O mundo planetário, ao que se julga saber, é só um, no entanto, as classificações e divisões administrativas-territoriais são diversas e aqui, para efeitos de simplificação deste trabalho, poder-se-á considerar dois mundos: o rural e o urbano, cada um com as suas características próprias, com os seus valores, usos, tradições culturais, porém, nenhum deles superior ou inferior, mas, inequívoca e desejavelmente, complementares.
Se: o mundo citadino, cosmopolita e elitista tem uma
cultura própria, acesso mais facilitado ao conhecimento intelectualizado, à
ciência e tecnologias, o que não significa superioridade axiológica; o mundo
rural, paisagístico e, muitas vezes edílico e bucólico, possui uma cultura de
natureza antropológica, baseada nos costumes, no genuinamente natural, não se
excluindo, todavia, que também neste espaço, existem dificuldades de vária
ordem e comportamentos, nem sempre, previamente construídos.
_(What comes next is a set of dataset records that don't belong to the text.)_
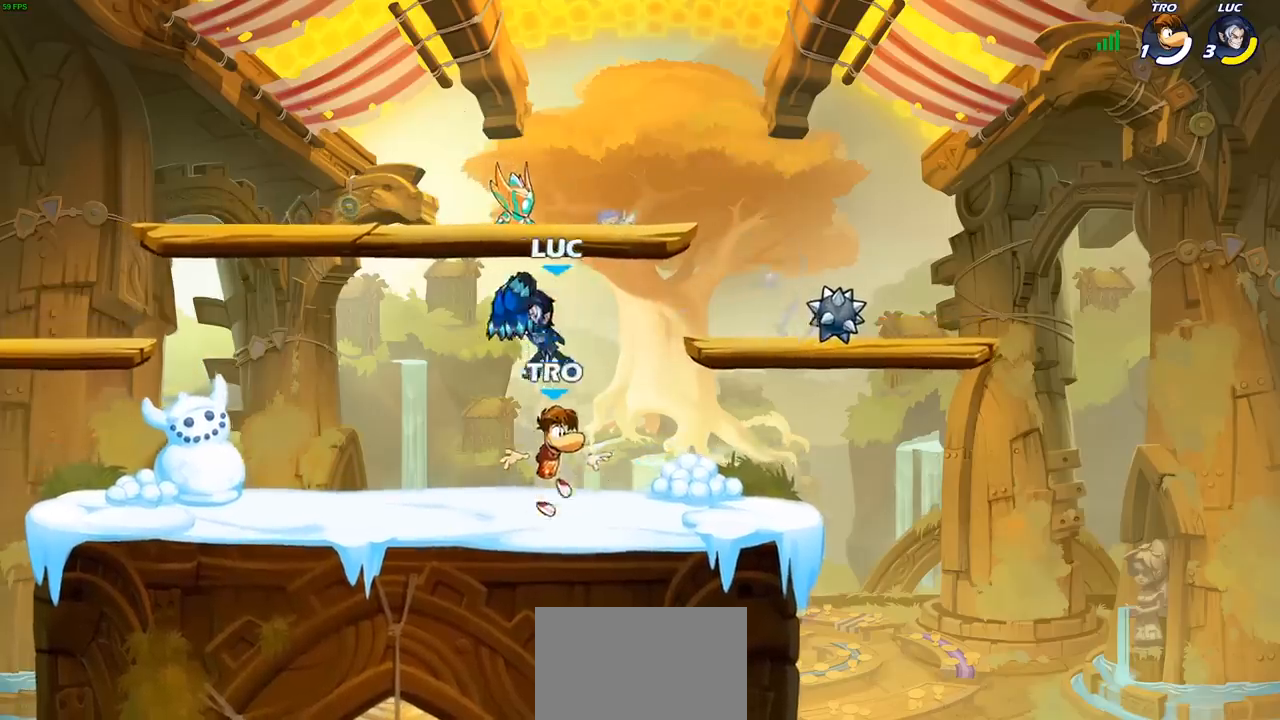
{"buttons": [], "left_stick": "center", "events": []}
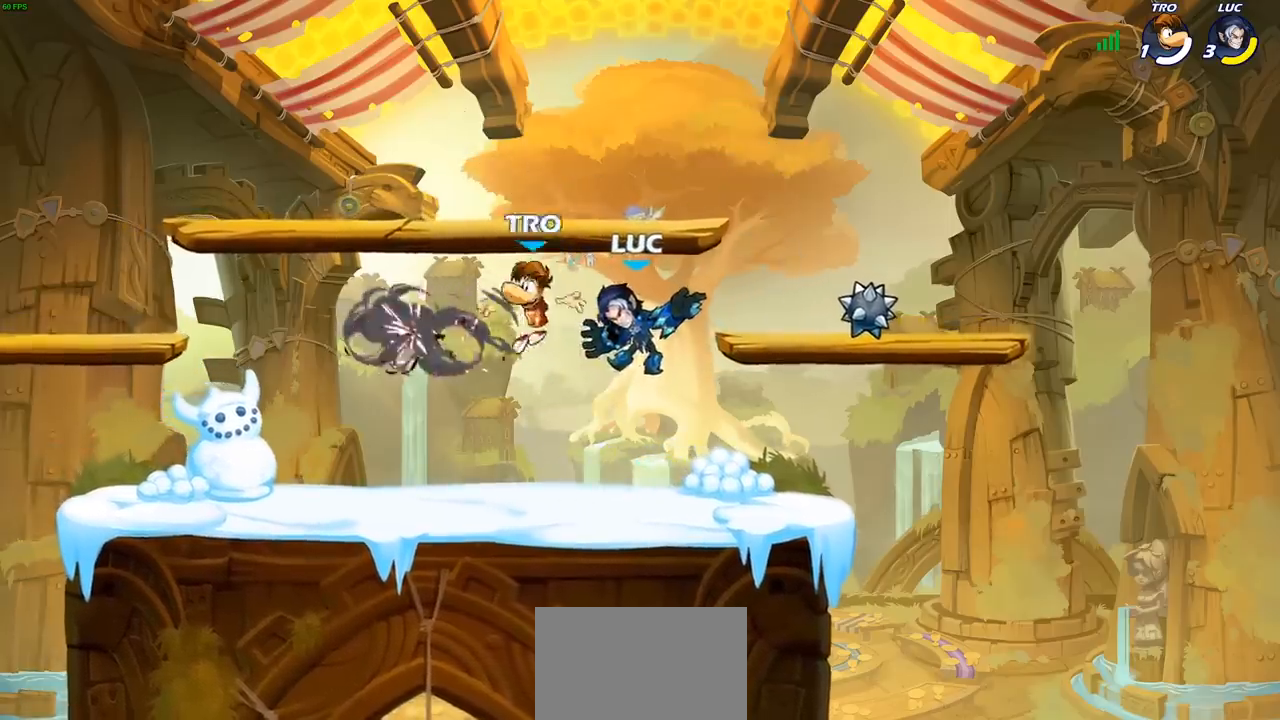
{"buttons": ["R2"], "left_stick": "left", "events": [[417, "left_stick", "left"], [467, "R2", "down"]]}
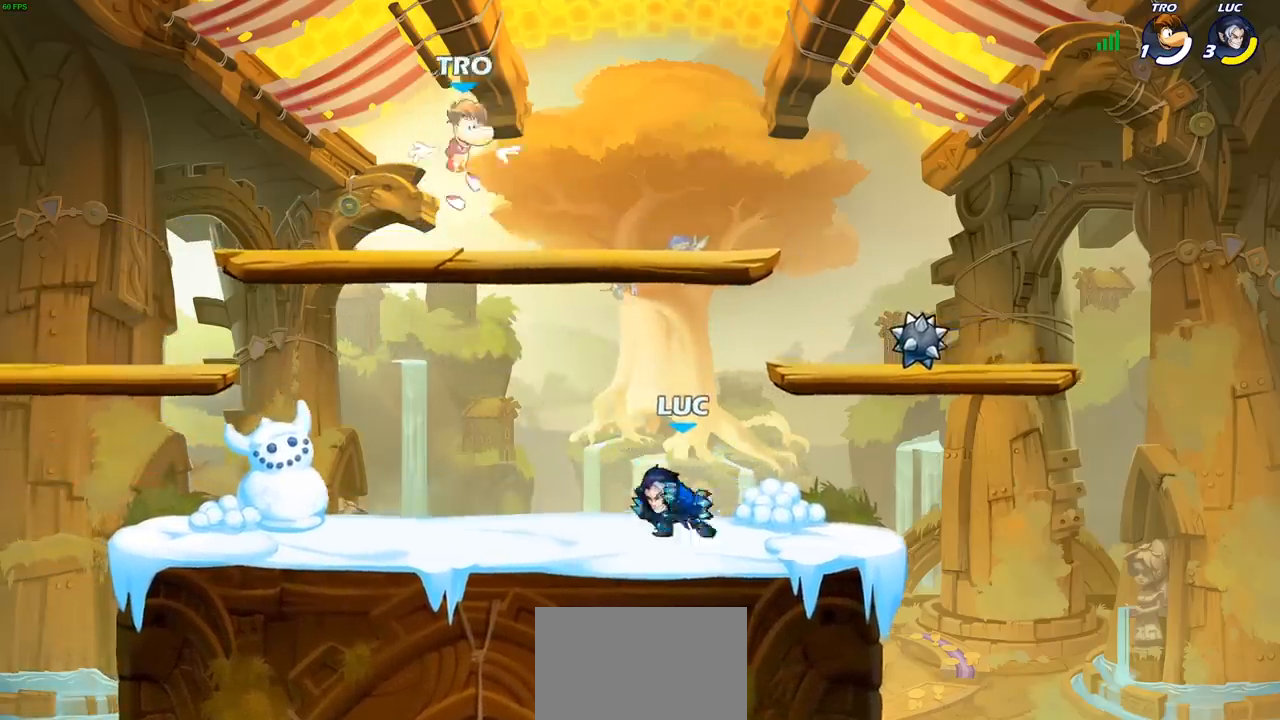
{"buttons": ["SQUARE"], "left_stick": "center", "events": [[100, "R2", "up"], [100, "left_stick", "right"], [150, "R2", "down"], [317, "R2", "up"], [317, "left_stick", "center"], [383, "CROSS", "down"], [433, "SQUARE", "down"], [483, "CROSS", "up"]]}
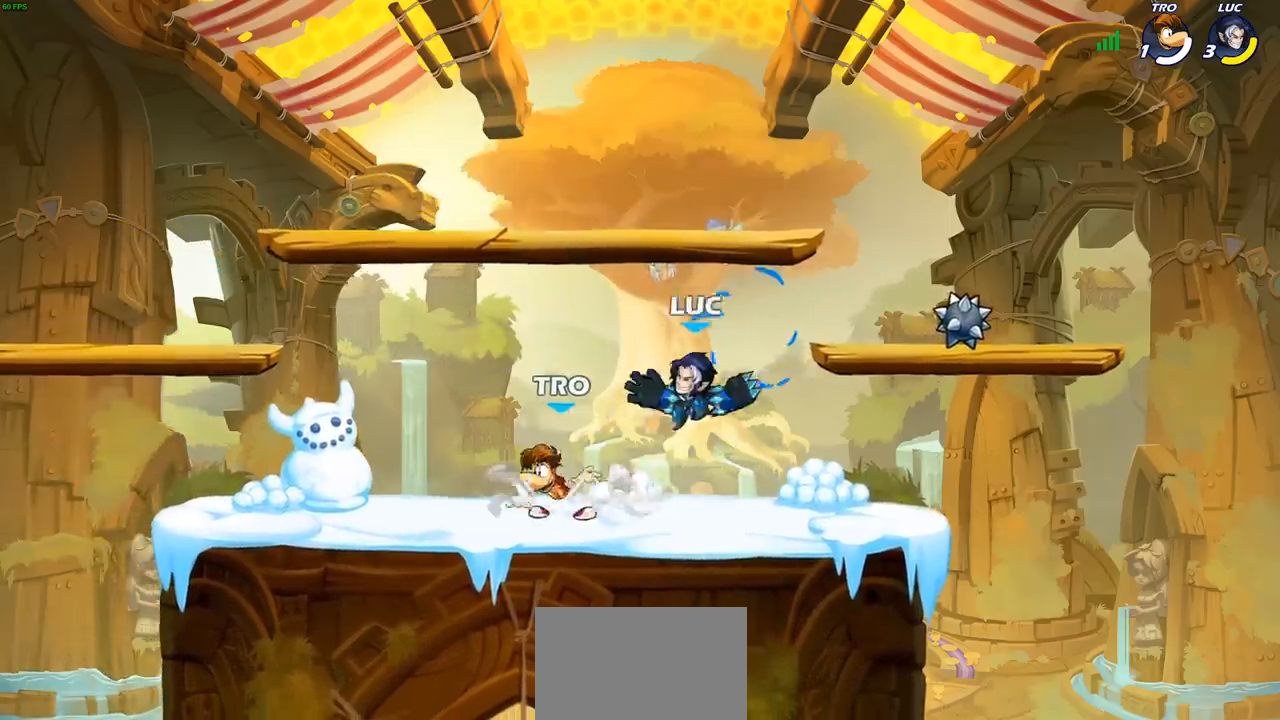
{"buttons": [], "left_stick": "left", "events": [[17, "SQUARE", "up"], [83, "left_stick", "left"], [350, "left_stick", "center"], [450, "left_stick", "left"]]}
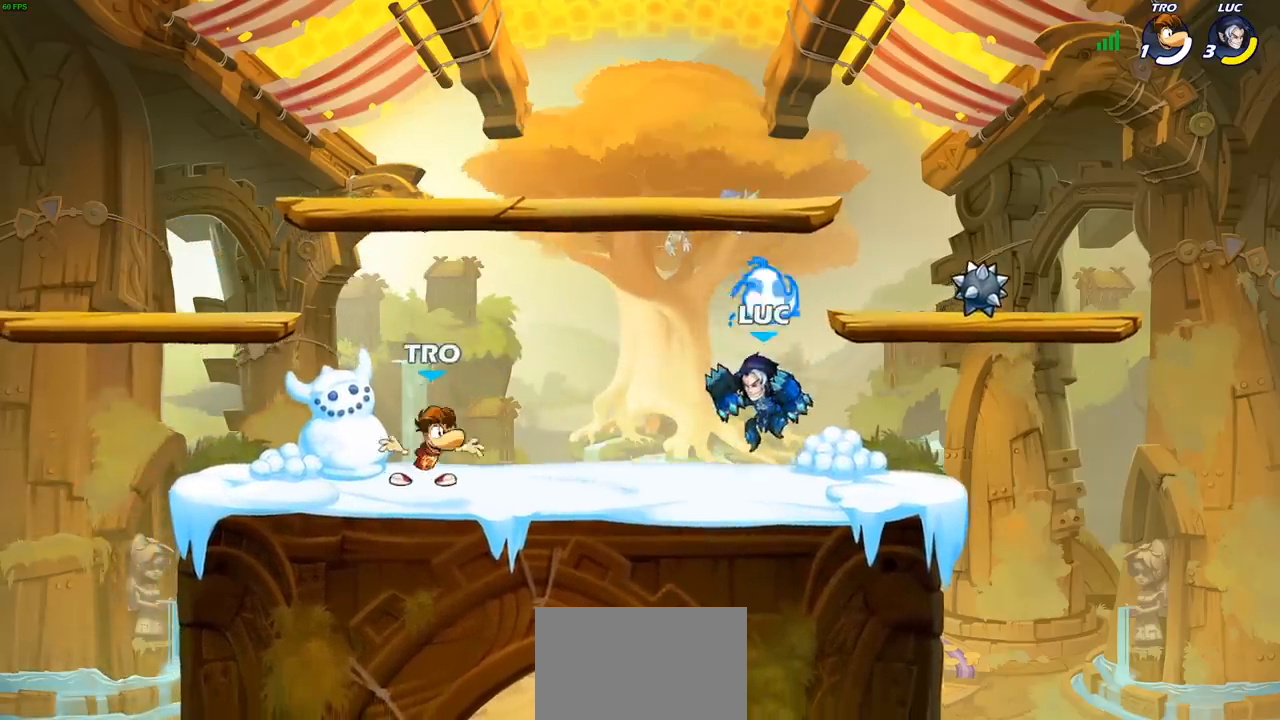
{"buttons": [], "left_stick": "center", "events": [[133, "SQUARE", "down"], [133, "left_stick", "center"], [217, "SQUARE", "up"], [333, "SQUARE", "down"], [450, "SQUARE", "up"]]}
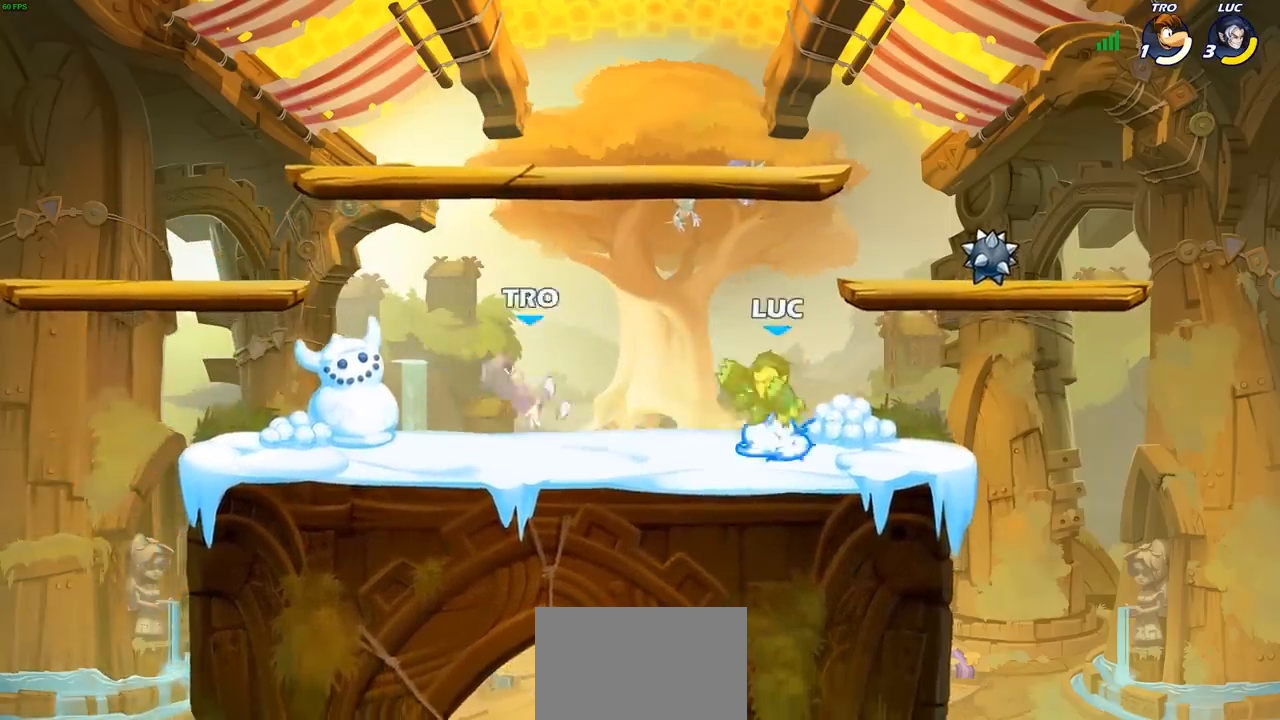
{"buttons": ["SQUARE", "R2"], "left_stick": "left", "events": [[33, "SQUARE", "down"], [150, "SQUARE", "up"], [317, "left_stick", "left"], [400, "R2", "down"], [467, "SQUARE", "down"]]}
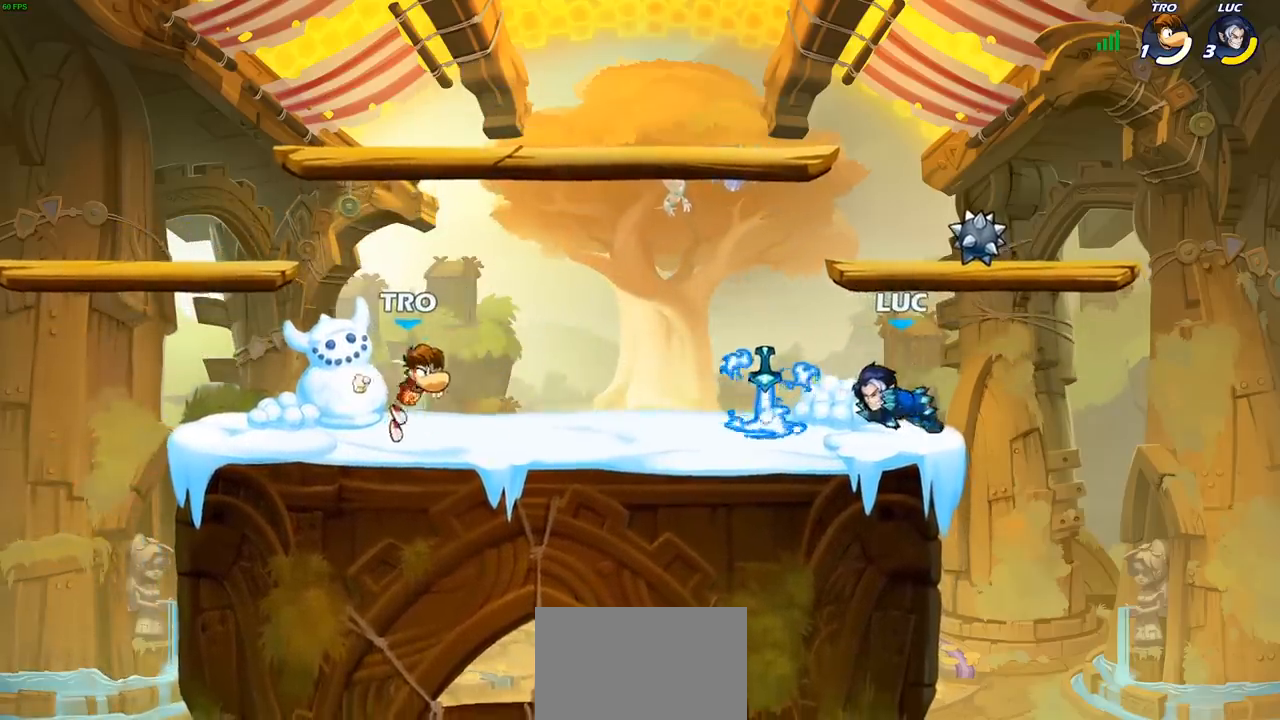
{"buttons": [], "left_stick": "right", "events": [[17, "R2", "up"], [150, "SQUARE", "up"], [217, "left_stick", "center"], [467, "left_stick", "right"]]}
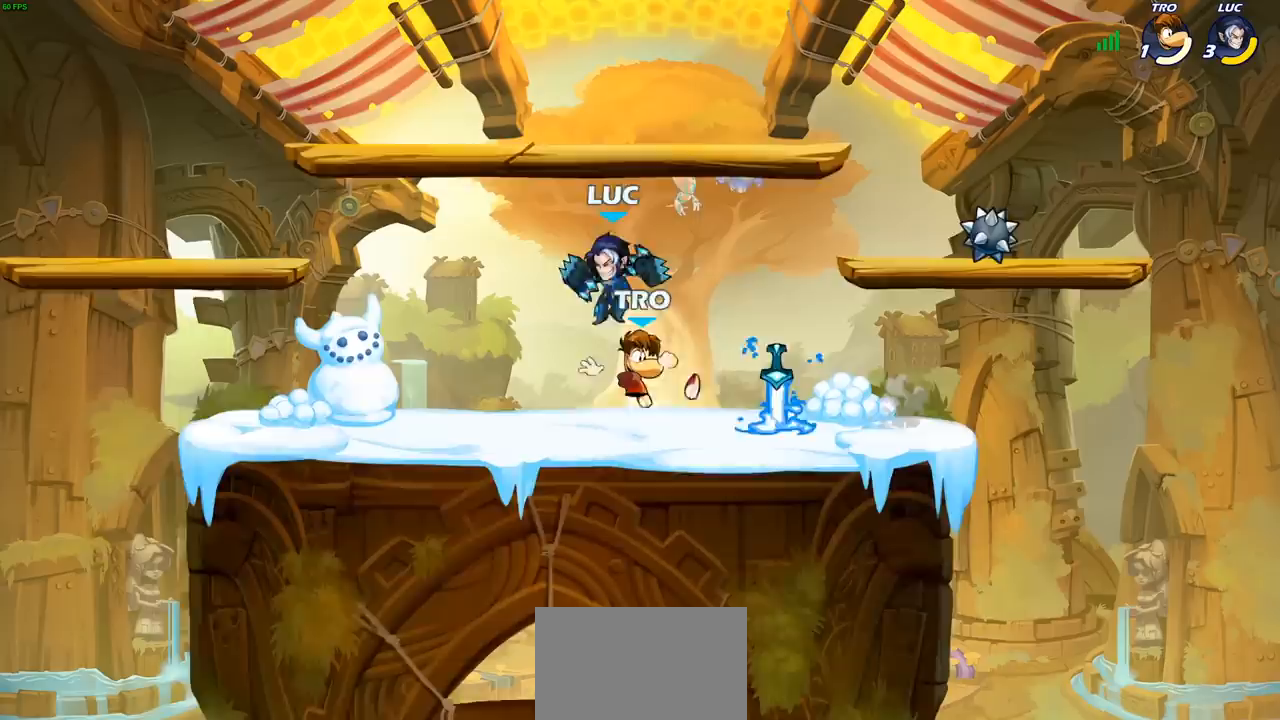
{"buttons": [], "left_stick": "center", "events": [[117, "SQUARE", "down"], [217, "SQUARE", "up"], [500, "left_stick", "center"]]}
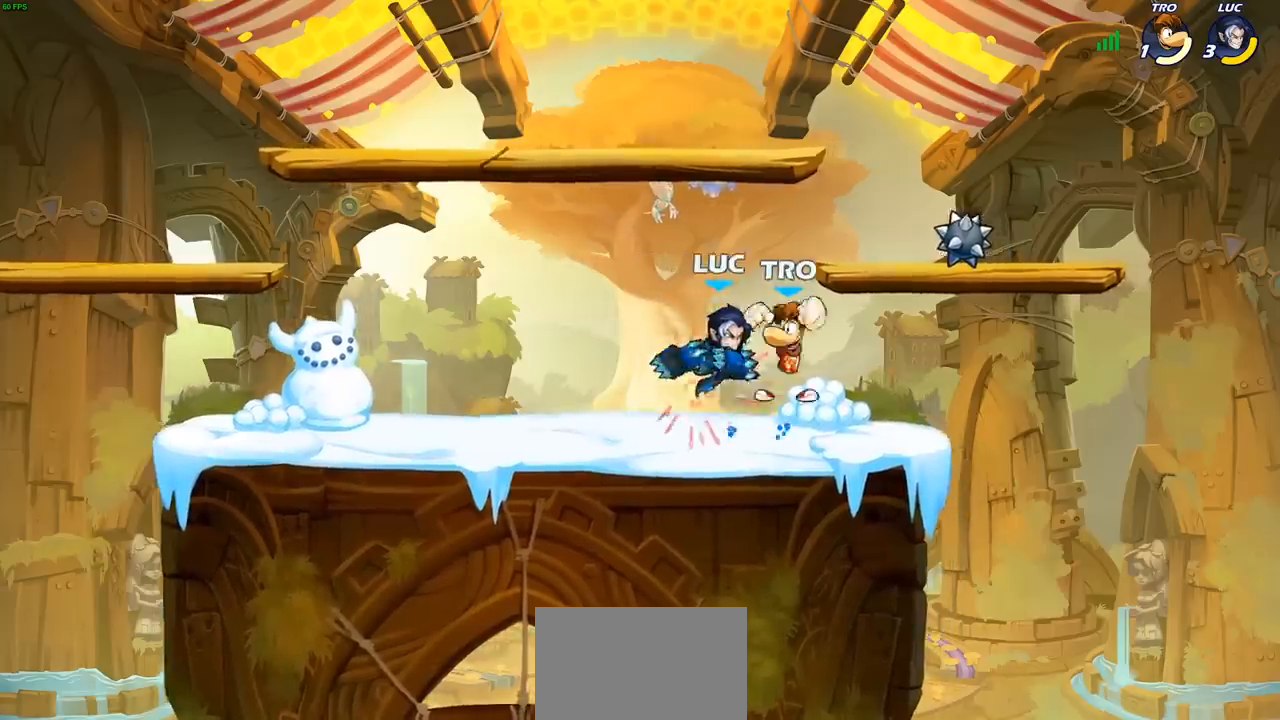
{"buttons": [], "left_stick": "center", "events": [[350, "R2", "down"], [350, "left_stick", "down"], [383, "SQUARE", "down"], [450, "R2", "up"], [483, "SQUARE", "up"], [500, "left_stick", "center"]]}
Impera mais uma
cultura da pessoa na sua autenticidade, o que não significa que, dos
territórios rurais, não surjam grandes especialistas em todas as áreas
científicas e tecnológicas.
Numa primeira análise, desapaixonada, e tanto quanto
possível imparcial, sabe-se que, os territórios rurais, em geral, são mais carenciados,
em diversas áreas da satisfação das necessidades básicas: saúde, educação,
formação, emprego, habitação, transportes, mas também se reconhece que seria
impossível, a todos os títulos, dotar os milhares de freguesias, e centenas de
vilas (no caso português), com todas as infraestruturas urbanísticas, de resto,
nem haveria público para justificar a implementação da maioria dos serviços existentes nas grandes cidades:
Hospitais, Universidades, Centros de Investigação, portos aeroportos, entre outros.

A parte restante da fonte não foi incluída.